Task
Output all of the entries beneath, exactly as written.

Records to use
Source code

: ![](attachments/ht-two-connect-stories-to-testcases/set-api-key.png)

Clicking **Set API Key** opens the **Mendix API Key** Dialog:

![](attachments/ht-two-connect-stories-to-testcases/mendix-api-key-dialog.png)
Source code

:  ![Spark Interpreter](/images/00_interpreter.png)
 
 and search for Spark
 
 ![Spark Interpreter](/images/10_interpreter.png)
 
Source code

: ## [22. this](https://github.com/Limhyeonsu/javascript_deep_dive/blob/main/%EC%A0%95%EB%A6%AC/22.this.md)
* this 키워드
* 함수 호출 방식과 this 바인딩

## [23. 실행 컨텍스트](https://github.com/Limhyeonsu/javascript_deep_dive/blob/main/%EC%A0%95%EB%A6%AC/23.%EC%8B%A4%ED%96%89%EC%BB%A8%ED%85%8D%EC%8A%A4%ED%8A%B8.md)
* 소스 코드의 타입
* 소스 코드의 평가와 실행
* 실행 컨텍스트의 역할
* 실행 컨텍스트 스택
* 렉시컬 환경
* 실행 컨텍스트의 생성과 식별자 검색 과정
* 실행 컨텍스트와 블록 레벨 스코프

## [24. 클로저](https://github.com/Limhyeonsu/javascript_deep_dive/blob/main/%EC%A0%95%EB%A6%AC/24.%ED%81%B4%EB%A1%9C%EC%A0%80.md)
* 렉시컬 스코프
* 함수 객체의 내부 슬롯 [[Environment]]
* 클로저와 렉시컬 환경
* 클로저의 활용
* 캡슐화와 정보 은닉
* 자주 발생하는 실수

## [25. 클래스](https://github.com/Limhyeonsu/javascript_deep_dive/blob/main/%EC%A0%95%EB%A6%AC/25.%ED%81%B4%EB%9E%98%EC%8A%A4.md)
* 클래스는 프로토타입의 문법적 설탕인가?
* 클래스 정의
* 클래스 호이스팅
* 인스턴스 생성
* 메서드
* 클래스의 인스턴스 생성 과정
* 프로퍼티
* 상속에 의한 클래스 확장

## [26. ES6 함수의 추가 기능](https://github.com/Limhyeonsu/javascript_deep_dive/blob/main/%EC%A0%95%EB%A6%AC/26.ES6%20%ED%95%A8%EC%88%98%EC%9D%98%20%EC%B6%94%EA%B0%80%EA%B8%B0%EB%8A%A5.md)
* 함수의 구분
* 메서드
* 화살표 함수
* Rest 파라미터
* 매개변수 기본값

Answer for this exercise
Source code

: ![](attachments/ht-two-connect-stories-to-testcases/set-api-key.png)

Clicking **Set API Key** opens the **Mendix API Key** Dialog:

![](attachments/ht-two-connect-stories-to-testcases/mendix-api-key-dialog.png)
Source code

:  ![Spark Interpreter](/images/00_interpreter.png)
 
 and search for Spark
 
 ![Spark Interpreter](/images/10_interpreter.png)
 
Source code

: ## [22. this](https://github.com/Limhyeonsu/javascript_deep_dive/blob/main/%EC%A0%95%EB%A6%AC/22.this.md)
* this 키워드
* 함수 호출 방식과 this 바인딩

## [23. 실행 컨텍스트](https://github.com/Limhyeonsu/javascript_deep_dive/blob/main/%EC%A0%95%EB%A6%AC/23.%EC%8B%A4%ED%96%89%EC%BB%A8%ED%85%8D%EC%8A%A4%ED%8A%B8.md)
* 소스 코드의 타입
* 소스 코드의 평가와 실행
* 실행 컨텍스트의 역할
* 실행 컨텍스트 스택
* 렉시컬 환경
* 실행 컨텍스트의 생성과 식별자 검색 과정
* 실행 컨텍스트와 블록 레벨 스코프

## [24. 클로저](https://github.com/Limhyeonsu/javascript_deep_dive/blob/main/%EC%A0%95%EB%A6%AC/24.%ED%81%B4%EB%A1%9C%EC%A0%80.md)
* 렉시컬 스코프
* 함수 객체의 내부 슬롯 [[Environment]]
* 클로저와 렉시컬 환경
* 클로저의 활용
* 캡슐화와 정보 은닉
* 자주 발생하는 실수

## [25. 클래스](https://github.com/Limhyeonsu/javascript_deep_dive/blob/main/%EC%A0%95%EB%A6%AC/25.%ED%81%B4%EB%9E%98%EC%8A%A4.md)
* 클래스는 프로토타입의 문법적 설탕인가?
* 클래스 정의
* 클래스 호이스팅
* 인스턴스 생성
* 메서드
* 클래스의 인스턴스 생성 과정
* 프로퍼티
* 상속에 의한 클래스 확장

## [26. ES6 함수의 추가 기능](https://github.com/Limhyeonsu/javascript_deep_dive/blob/main/%EC%A0%95%EB%A6%AC/26.ES6%20%ED%95%A8%EC%88%98%EC%9D%98%20%EC%B6%94%EA%B0%80%EA%B8%B0%EB%8A%A5.md)
* 함수의 구분
* 메서드
* 화살표 함수
* Rest 파라미터
* 매개변수 기본값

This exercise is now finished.